E in questo scenario anche il tempo assume un sapore diverso. Siamo stati sempre abituati a sentirci dire “il tempo è denaro”, “chi ha tempo non aspetti tempo”, “il tempo fugge”: tutte espressioni tipiche della nostra cultura che esprimono per l’appunto la percezione del tempo stesso. Il nostro mondo va sempre di fretta alla ricerca di questo prezioso alleato che spesso però diventa nemico.

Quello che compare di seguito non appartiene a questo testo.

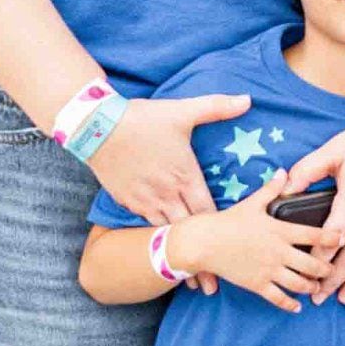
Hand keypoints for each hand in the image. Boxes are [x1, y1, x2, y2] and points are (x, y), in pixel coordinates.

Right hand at [84, 91, 249, 230]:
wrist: (96, 126)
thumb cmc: (142, 119)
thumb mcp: (182, 111)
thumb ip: (217, 107)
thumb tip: (248, 99)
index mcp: (185, 177)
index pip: (209, 212)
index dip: (220, 223)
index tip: (227, 228)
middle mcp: (166, 195)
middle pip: (189, 229)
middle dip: (200, 237)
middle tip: (209, 246)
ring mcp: (145, 202)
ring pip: (166, 231)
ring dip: (178, 235)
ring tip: (188, 243)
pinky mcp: (127, 202)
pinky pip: (146, 224)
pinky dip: (156, 229)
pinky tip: (163, 228)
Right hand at [198, 176, 344, 313]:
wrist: (204, 242)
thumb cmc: (228, 221)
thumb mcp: (252, 203)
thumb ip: (271, 189)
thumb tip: (282, 172)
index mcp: (280, 230)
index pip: (315, 235)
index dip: (333, 238)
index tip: (344, 239)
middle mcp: (279, 252)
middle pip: (313, 264)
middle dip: (326, 269)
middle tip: (332, 270)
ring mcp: (269, 270)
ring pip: (299, 284)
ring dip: (312, 287)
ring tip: (317, 287)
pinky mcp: (257, 284)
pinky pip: (279, 298)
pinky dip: (291, 304)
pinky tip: (298, 307)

Ecco, oggi più che mai questo concetto si ribalta completamente a favore di una dilatazione del tempo dovuta ad un Paese che si ferma o meglio che si è dovuto fermare. Un Paese in cui chiudono – seppure temporaneamente - scuole, bar, ristoranti, negozi e anche qualche azienda di non primaria importanza nella filiera produttiva. E adesso il tempo diventa lungo, troppo forse per chi è abituato a non averne. Chiaro che questa riflessione non vuole togliere importanza alla situazione economica che si sta vivendo in Italia e neppure al più importunante quanto doloroso impatto sulla mortalità che ne deriva.

Sicuramente stiamo attraversando un periodo strano, un terremoto emozionale che ci fa tremare e che rende fragili le nostre sicurezze. Un brutto momento che colpisce i nostri attaccamenti più forti come la salute, la vita, gli affetti e perché no anche il lavoro e il vile denaro. Crea paura e incertezza e ci obbliga al cambiamento.

Ma se ci si attiene alle regole e si adotta una buona condotta – facendo leva solo ed esclusivamente sulla coscienza di ciascuno, sulla morale e il buon senso – presto torneremo a vivere a pieno.

Non ci saranno più solo lampeggianti blu ad illuminare la notte e finalmente potremmo riappropriarci di tutto ciò che questo virus con la corona ci ha tolto. Perché come diceva Madre Teresa di Calcutta, non bisogna arrendersi nemmeno quando sembra andare tutto storto: infondo al tunnel c’è sempre la luce.